ABSTRACT Recent studies profiling immediate early gene responses to GnRH in the LbetaT2 gonadotrope cell model revealed increased expression of numerous genes including activating transcription factor (ATF) 3. The present studies demonstrate similar results with GnRH administration in vivo in ovariectomized mice. In this model, ATF3 mRNA was markedly up-regulated at 20, 40, and 60 min after in vivo administration of a GnRH analog. In alphaT3-1 gonadotrope cells, ATF3 mRNA and protein were induced by GnRH in a manner consistent with in vivo observations. Pharmacological studies implicated a combined role for the activities of protein kinase C isozymes, ERK and c-Jun N-terminal kinase, in modulating ATF3 expression. The role of ATF3 was further investigated in the activation of the human glycoprotein hormone alpha-subunit gene promoter. GnRH induced the alpha-subunit promoter-luciferase reporter approximately 16-fold, and this induction was completely abolished with mutations in the dual cAMP response elements (CREs) or the combined inhibition of GnRH-induced ERK and c-Jun N-terminal kinase.
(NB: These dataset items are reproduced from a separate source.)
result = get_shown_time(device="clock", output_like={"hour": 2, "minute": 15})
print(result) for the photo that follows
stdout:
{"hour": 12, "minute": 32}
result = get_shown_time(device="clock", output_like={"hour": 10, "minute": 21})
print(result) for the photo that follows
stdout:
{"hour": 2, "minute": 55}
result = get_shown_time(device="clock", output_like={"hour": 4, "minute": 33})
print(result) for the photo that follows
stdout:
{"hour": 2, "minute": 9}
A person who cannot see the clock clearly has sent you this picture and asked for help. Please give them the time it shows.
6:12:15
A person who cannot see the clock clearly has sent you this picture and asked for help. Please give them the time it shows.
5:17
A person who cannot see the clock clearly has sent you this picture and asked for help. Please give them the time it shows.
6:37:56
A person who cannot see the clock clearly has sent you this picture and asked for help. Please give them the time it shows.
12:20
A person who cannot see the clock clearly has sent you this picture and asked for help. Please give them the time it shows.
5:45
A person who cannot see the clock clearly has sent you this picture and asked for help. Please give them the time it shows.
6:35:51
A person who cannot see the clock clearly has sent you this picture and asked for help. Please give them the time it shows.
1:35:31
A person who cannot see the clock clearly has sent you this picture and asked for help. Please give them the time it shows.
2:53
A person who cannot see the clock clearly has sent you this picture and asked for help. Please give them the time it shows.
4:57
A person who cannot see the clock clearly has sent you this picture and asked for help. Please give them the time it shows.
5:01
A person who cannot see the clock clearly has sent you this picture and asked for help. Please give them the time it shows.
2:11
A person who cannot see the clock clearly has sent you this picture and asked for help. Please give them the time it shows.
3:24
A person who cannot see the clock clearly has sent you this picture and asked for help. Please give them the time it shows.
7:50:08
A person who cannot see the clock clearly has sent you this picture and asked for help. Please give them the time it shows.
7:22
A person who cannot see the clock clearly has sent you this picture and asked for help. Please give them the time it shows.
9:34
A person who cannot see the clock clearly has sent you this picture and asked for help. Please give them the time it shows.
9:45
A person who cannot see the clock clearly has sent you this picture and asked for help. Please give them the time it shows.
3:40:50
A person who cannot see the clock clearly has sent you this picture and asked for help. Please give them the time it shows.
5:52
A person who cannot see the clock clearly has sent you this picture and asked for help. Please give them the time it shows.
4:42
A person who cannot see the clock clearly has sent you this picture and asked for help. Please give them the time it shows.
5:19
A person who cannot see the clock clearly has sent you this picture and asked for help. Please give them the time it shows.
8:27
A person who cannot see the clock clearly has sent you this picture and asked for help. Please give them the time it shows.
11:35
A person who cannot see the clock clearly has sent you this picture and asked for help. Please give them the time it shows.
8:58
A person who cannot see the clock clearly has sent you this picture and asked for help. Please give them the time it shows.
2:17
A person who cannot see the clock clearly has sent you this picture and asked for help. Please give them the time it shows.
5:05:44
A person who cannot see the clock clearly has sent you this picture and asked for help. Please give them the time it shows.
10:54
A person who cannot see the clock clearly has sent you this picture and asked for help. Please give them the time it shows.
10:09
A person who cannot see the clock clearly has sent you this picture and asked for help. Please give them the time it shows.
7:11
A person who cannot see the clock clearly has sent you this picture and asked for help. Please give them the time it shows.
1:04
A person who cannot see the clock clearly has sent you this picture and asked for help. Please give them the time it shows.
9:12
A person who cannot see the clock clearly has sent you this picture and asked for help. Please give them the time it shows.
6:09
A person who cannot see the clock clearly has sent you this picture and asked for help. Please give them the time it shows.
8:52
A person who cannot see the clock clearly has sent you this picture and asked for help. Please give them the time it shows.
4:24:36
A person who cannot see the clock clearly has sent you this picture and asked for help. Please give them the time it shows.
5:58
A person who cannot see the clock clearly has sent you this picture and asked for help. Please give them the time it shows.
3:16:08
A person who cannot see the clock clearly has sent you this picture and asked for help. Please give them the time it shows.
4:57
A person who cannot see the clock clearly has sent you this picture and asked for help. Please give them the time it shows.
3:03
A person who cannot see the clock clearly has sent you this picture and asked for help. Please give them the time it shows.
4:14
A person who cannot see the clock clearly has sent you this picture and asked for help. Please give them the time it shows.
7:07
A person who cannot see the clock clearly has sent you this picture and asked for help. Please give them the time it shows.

GnRH induced recruitment of ATF3, c-Jun, and c-Fos to the dual CREs. Overexpression and specific knockdown of ATF3 by small inhibitory RNA implicate a functional role for ATF3 in mediating activation of the alpha-subunit gene promoter. These studies provide clear evidence that ATF3 is a key immediate early gene induced by GnRH administration in vivo and in the alphaT3-1 gonadotrope cell model. These studies support the conclusion that the dual CREs of the human alpha-subunit promoter are the target of GnRH-induced MAPK regulation through ATF3.